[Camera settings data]
=== Begin Enclosure ===

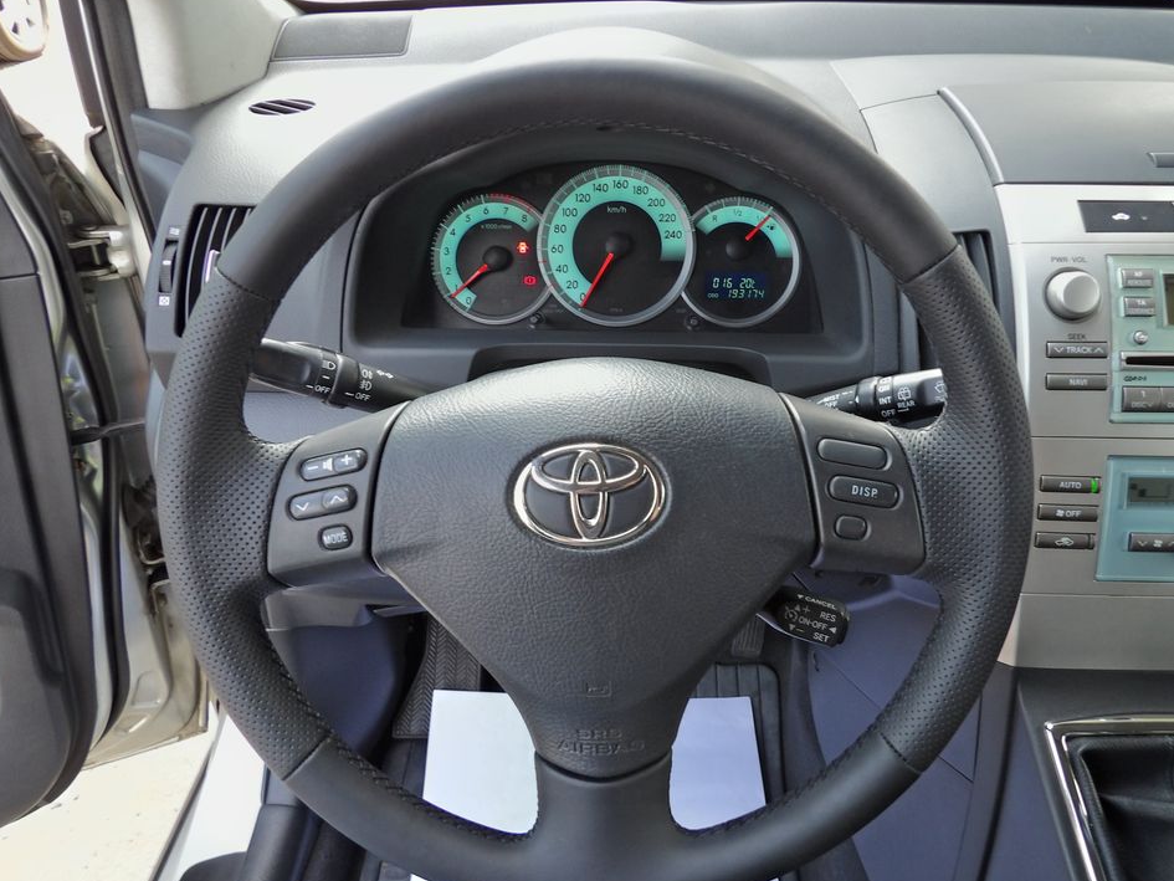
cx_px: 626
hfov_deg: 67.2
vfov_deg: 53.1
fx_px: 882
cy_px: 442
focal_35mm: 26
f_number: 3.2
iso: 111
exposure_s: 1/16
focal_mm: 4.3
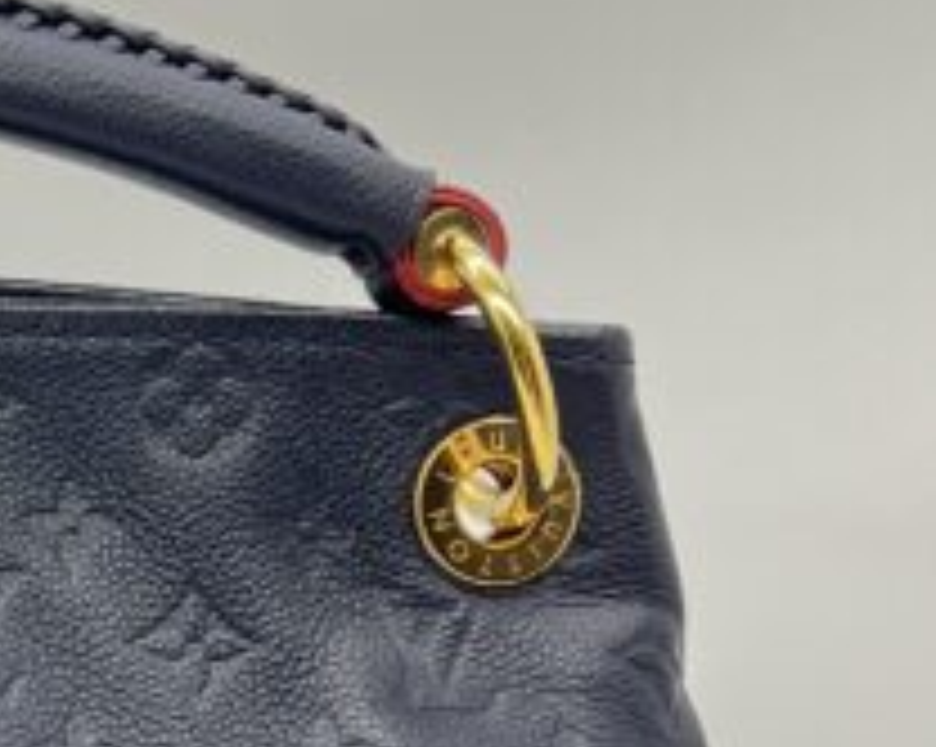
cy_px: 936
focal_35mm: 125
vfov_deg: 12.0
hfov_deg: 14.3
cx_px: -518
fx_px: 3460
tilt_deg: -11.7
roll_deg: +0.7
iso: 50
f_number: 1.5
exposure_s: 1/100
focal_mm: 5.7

=== End Enclosure ===
=== Begin Enclosure ===

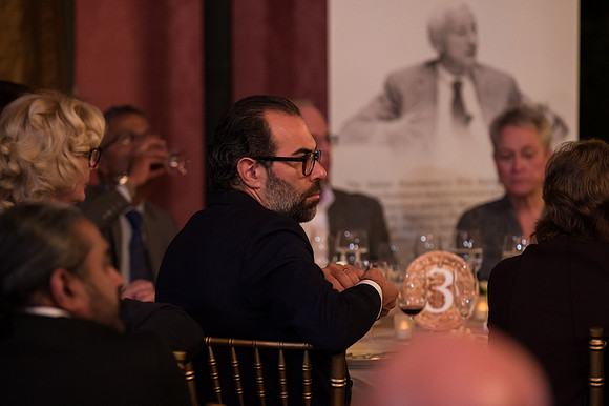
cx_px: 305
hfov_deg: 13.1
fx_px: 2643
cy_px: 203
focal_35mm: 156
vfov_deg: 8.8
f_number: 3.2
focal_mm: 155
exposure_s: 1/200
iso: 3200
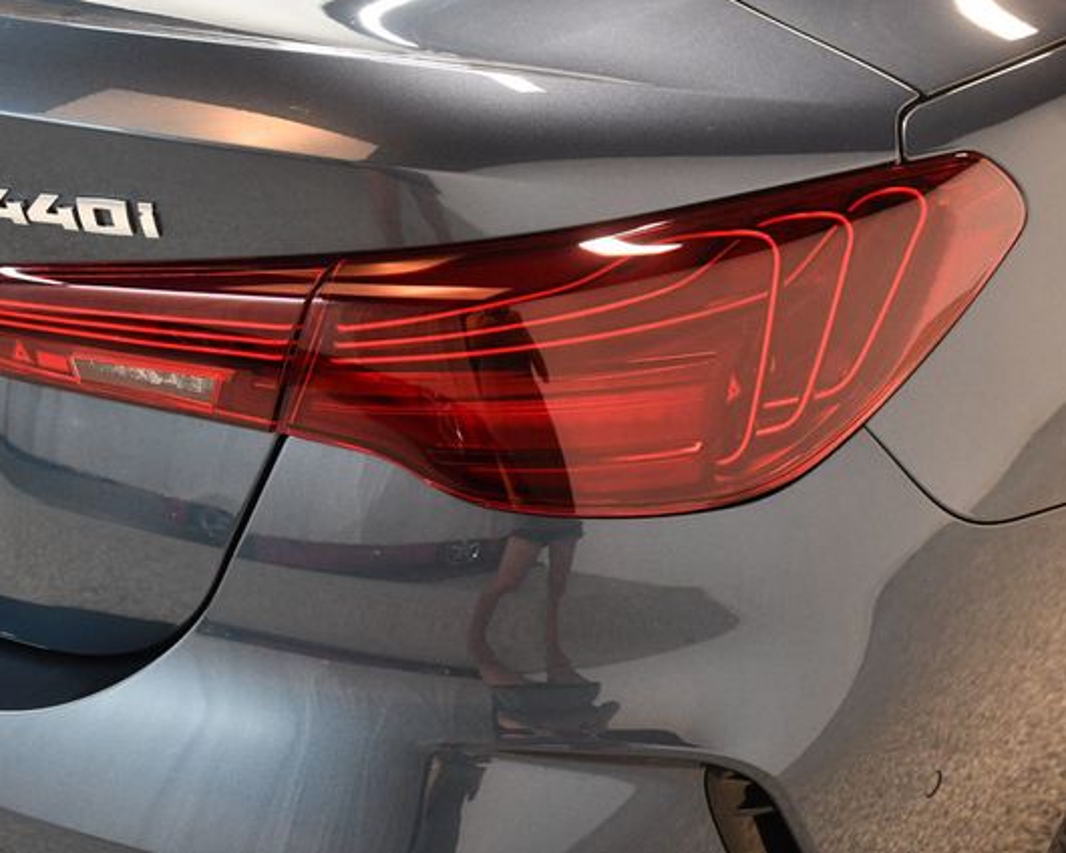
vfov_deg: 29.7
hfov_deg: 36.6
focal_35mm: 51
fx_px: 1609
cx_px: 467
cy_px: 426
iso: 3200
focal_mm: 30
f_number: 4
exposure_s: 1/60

=== End Enclosure ===
=== Begin Enclosure ===

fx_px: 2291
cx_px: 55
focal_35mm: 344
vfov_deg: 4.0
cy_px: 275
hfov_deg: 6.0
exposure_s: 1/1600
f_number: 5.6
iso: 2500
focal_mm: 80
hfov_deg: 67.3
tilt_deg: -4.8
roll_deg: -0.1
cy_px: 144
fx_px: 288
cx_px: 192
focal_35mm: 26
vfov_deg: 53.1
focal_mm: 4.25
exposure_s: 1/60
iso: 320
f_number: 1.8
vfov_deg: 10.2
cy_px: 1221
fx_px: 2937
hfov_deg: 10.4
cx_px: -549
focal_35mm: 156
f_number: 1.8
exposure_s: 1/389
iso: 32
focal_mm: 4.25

=== End Enclosure ===

> **What is required**:
Of all the entries above, output exactly the lines between the one holding "vfov_deg: 12.0" and the one holding "focal_mm: 5.7", inclusive.

> **Result of the task**:
vfov_deg: 12.0
hfov_deg: 14.3
cx_px: -518
fx_px: 3460
tilt_deg: -11.7
roll_deg: +0.7
iso: 50
f_number: 1.5
exposure_s: 1/100
focal_mm: 5.7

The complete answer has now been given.